Rendezvoused with NF and KF at the airport in Portland (PDX) on Sunday morning. They had been at the Soto Zen Buddhist Association's National Conference held at Great Vow Zen Monastery, out in the country near Clatskanie. This event was immediately followed at Great Vow by the meeting of a different Buddhist organization whose acronym I must have written down wrong because I can't find a link...
OK, so we're having coffee at the airport, and K says, "DR is giving a talk (1)(2) about okesa at Great Vow this afternoon to the people attending the next event, do you want to go hear her?" Well of course, sez I. Aiiii, I have nothing to wear, sez I. N gets a samue out of his suitcase and lends it to me. We wave goodbye to N at the security gate and drive down the Columbia River on the Oregon side, to Great Vow.
BH was there, and PP. They were at both meetings, I think. I had just missed JB. The only other people I knew were DL and MW, though some of the names were familiar.
So suddenly I was sitting in a Zen Monastery in rural Oregon next to PP and behind BH, listening to DR (the god-mother of my own okesa, she brought the fabric to New Mexico, measured me, cut it out for me, and got me started sewing, stitch stitch stitch, but oh my decades ago).
Great Vow itself is in an old school. An elementary school: the bathrooms have these tiny low toilets and the partitions are low: grownups can see each other over the tops :-) Our stay at Great Vow was so brief, literally all I saw of it were the bathroom and the (former) gymnasium where D gave her talk.

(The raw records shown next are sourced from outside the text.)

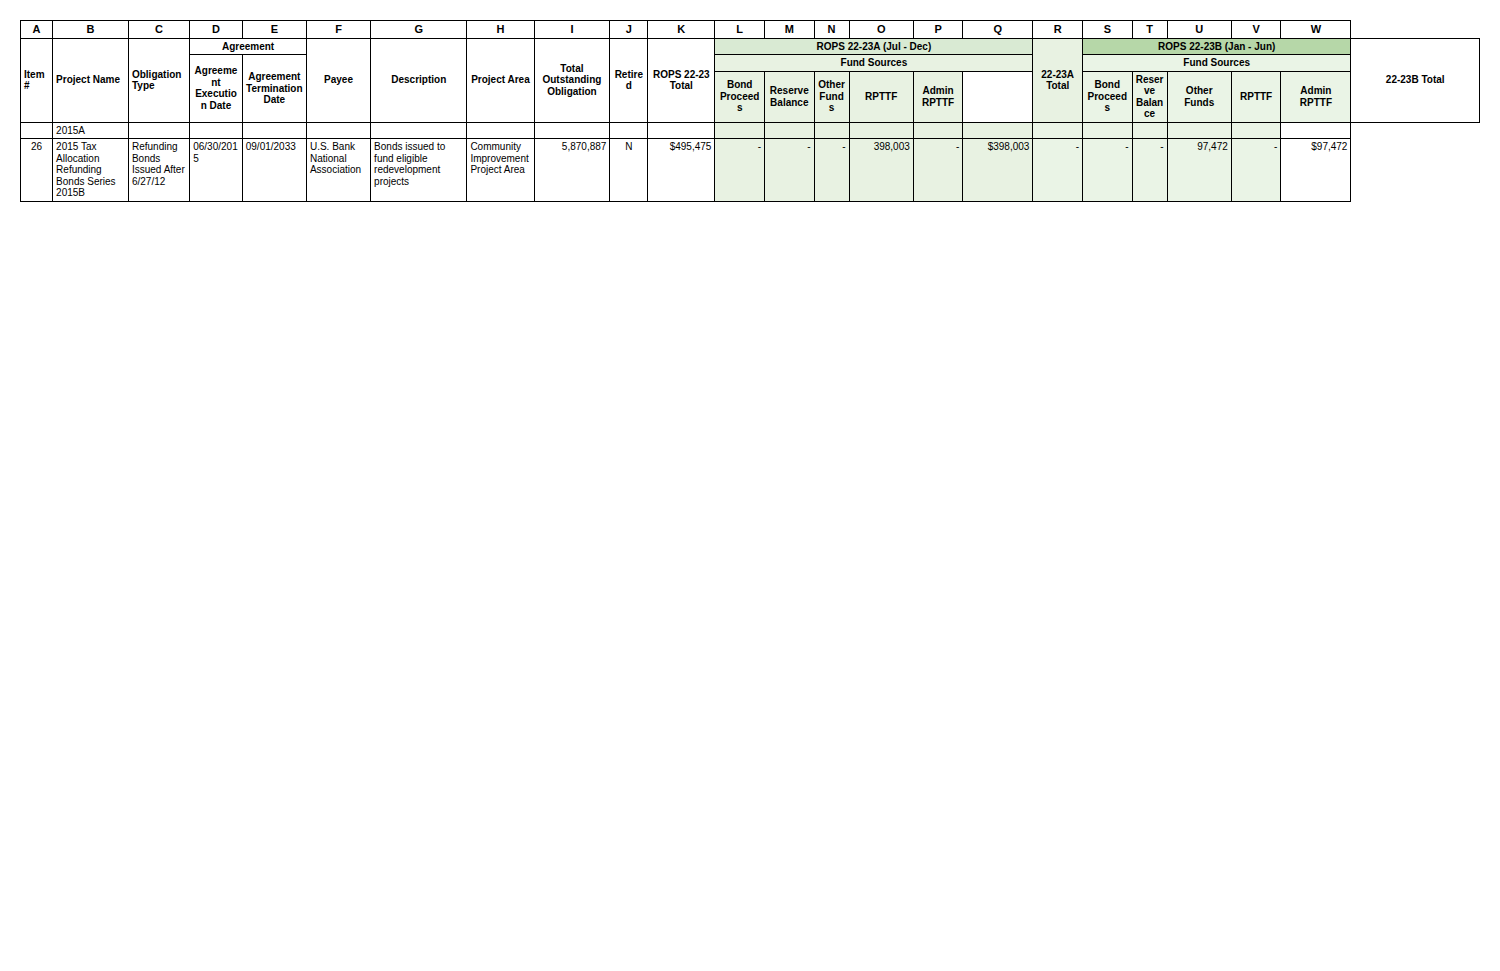| A | B | C | D | E | F | G | H | I | J | K | L | M | N | O | P | Q | R | S | T | U | V | W |
| Item # | Project Name | Obligation Type | Agreement | Payee | Description | Project Area | Total Outstanding Obligation | Retired | ROPS 22-23 Total | ROPS 22-23A (Jul - Dec) | 22-23A Total | ROPS 22-23B (Jan - Jun) | 22-23B Total |
| Agreement Execution Date | Agreement Termination Date | Fund Sources | Fund Sources |
| Bond Proceeds | Reserve Balance | Other Funds | RPTTF | Admin RPTTF | | Bond Proceeds | Reserve Balance | Other Funds | RPTTF | Admin RPTTF |
| | 2015A | | | | | | | | | | | | | | | | | | | | | |
| 26 | 2015 Tax Allocation Refunding Bonds Series 2015B | Refunding Bonds Issued After 6/27/12 | 06/30/2015 | 09/01/2033 | U.S. Bank National Association | Bonds issued to fund eligible redevelopment projects | Community Improvement Project Area | 5,870,887 | N | $495,475 | - | - | - | 398,003 | - | $398,003 | - | - | - | 97,472 | - | $97,472 |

Anyway, we arrived just in time for the talk, suddenly there were D and B and hugging in the hallway and so on. They were surprised completely, I had had about an hour to get used to the idea that suddenly I would be seeing them. Then the talk. During the buzzing around afterwards we realized that someone from Great Vow was immediately driving D to the airport in Portland, so K volunteered us to drive her, we were on our way back into Portland anyway....
I had become completely exhausted (and hungry) by then, and was somewhat horrified at lengthening the time before we could get to the motel so I could lie down. But as I told Dr. Pommier last month, I am still well enough to always do what I am supposed to do; and that includes both work commitments and arrangements involving friends. After multo goodbyes and group photos of the five of us— me, D, B, K & P ("a San Francisco Zen Center reunion," said the monk who wielded the camera for us; yes but no— and so on, we got on the road. So there I was in the back of the car as we pitched down the highway to Portland, luckily there was a pastry to consume which helped restore my energy. K and D shared a chocolate bar. It was sunset and then dusk, and it was very beautiful up there in the country along the Columbia.
Dropped D off at PDX, one last round of goodbyes, then K and I found our way from the airport to downtown, found the motel, found some dinner. The next morning early, we went together to the medical center for my monthly appointment with Doctor Pommier, my clinical trial doctor, which was supposed to have been the focus of my trip to Portland until we suddenly unexpectedly ran off to visit ever so briefly with dharma siblings and a whole other part of my life.